Vacation-home owners and small-scale investors in rental real estate apparently will escape the harshest slashes in federal tax benefits in the tax-reform bill being debated by the Senate.
Clarifying language provided by the Senate Finance Committee last week offered such property owners a sizable loophole -- one of the few concessions thrown in real estate's direction this session. The loophole concerns the controversial "passive loss" reform. Under that provision, all real estate rented at any time during the course of a year is to be treated as "passive" activity under federal tax law, no matter how deeply involved the property's owner may be in its management.
All "passive" investment activities, in turn, receive a tough new tax restriction: Losses they produce no longer can be written off against an individual's regular income from salary or dividends. They can be used only to offset taxable income produced by other "passive" investment activities. If the taxpayer has no income from passive sources, losses will have to be carried over indefinitely until he or she has passive income or sells the investment.
For many real estate owners, this amounts to a tax disaster. They will not be able to shelter their regular income by using the losses -- either "paper" losses such as depreciation or true economic losses -- that they've traditionally enjoyed from real estate investments. The only owners who get an apparent reprieve (provided they're careful) are vacation and small rental-home investors.

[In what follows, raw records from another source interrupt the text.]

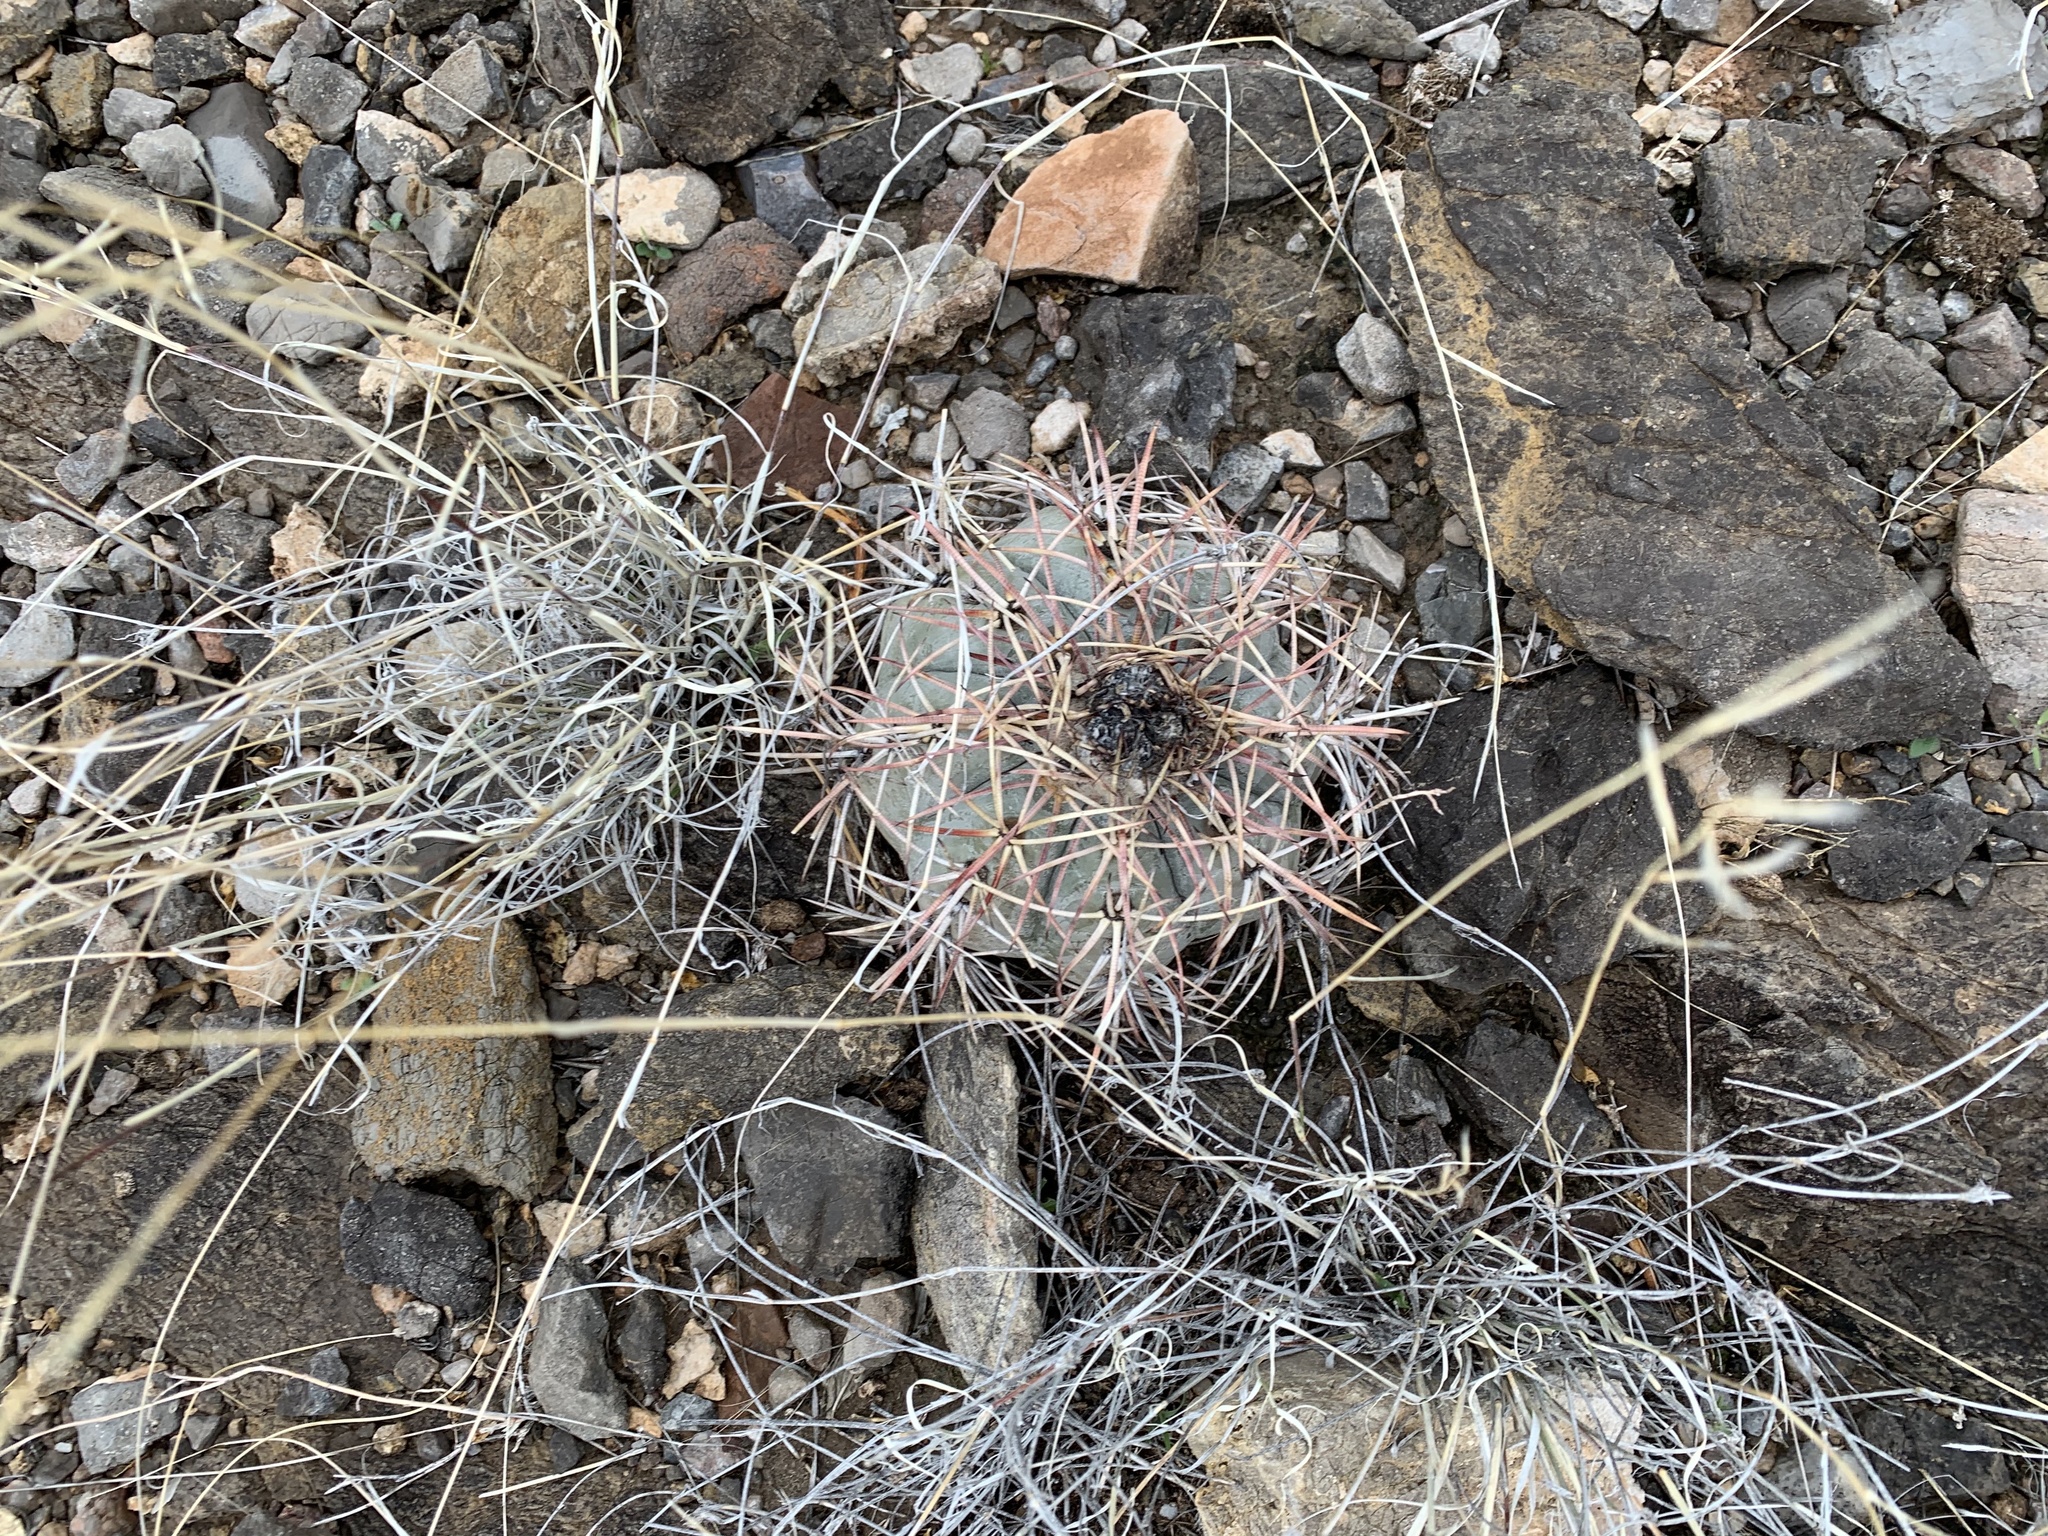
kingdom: Plantae
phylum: Tracheophyta
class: Magnoliopsida
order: Caryophyllales
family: Cactaceae
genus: Echinocactus
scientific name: Echinocactus horizonthalonius
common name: Devilshead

The Senate Finance Committee reported last week that, under "specified circumstances," owners of rental real estate will be able to write off up to $25,000 in losses per year against their regular incomes. The specified circumstances are: The owner must have at least a 10 percent interest in the property or unit, typically the case in small rental-home and condominium investments. The owner must "actively participate" in the property, such as through "the making of management decisions or arranging for others to provide services (such as repairs) in a significant and bona fide sense." The types of "management decisions" that the Senate includes in its standard of participation are "approving new tenants, deciding on rental terms, approving capital or repair expenditures and other similar decisions."
This definition is far more generous than earlier committee-staff drafts that circulated on Capitol Hill. It effectively allows the nation's thousands of rental- and vacation-home owners to continue using management firms and other professional help in connection with their properties. Earlier drafts, reported in this column, would have prohibited write-offs for taxpayers who didn't directly manage their real estate themselves. That would have cost large numbers of second-home owners and small-scale rental property investors thousands of dollars a year in lost deductions.
The Senate committee's report cites the following example of its relaxed rental-home relief policy: "A taxpayer who owns and rents out an apartment that formerly was his primary residence, or that he used as a part-time vacation home, may be treated as actively participating even if he hires a rental agent and others provide services such as repairs. So long as the taxpayer participates in the manner described above, a lack of participation in operations does not lead to denial of relief."
The Senate's $25,000 rental real estate loophole does not come without limitations. For starters, you don't fully qualify for it if your adjusted gross income exceeds $100,000 a year. The $25,000 maximum phases out on a "pro-rata" schedule for taxpayers with income between $100,000 and $150,000. At the latter figure, the loophole disappears.
"This wasn't designed to help rich people," explained a committee staff member, "just families with moderate property holdings."
A second limitation -- by far the trickier -- relates to the definition of "active participation." Certain vacation rental condominiums, for instance, involve only minimal participation by their owners. They employ on-site pool managers, computerized accounting services and hotel-like guest-service packages to relieve unit owners of headaches associated with their investments. In their present form, such arrangements would not likely meet the Senate's $25,000 write-off test.
A final bonus was tucked away for second-home owners in the technical language released last week by the Senate committee: The tax-reform report makes clear that, irrespective of "passive loss" considerations, a second home rented out for part of the year still qualifies for unlimited deduction of mortgage interest and property taxes.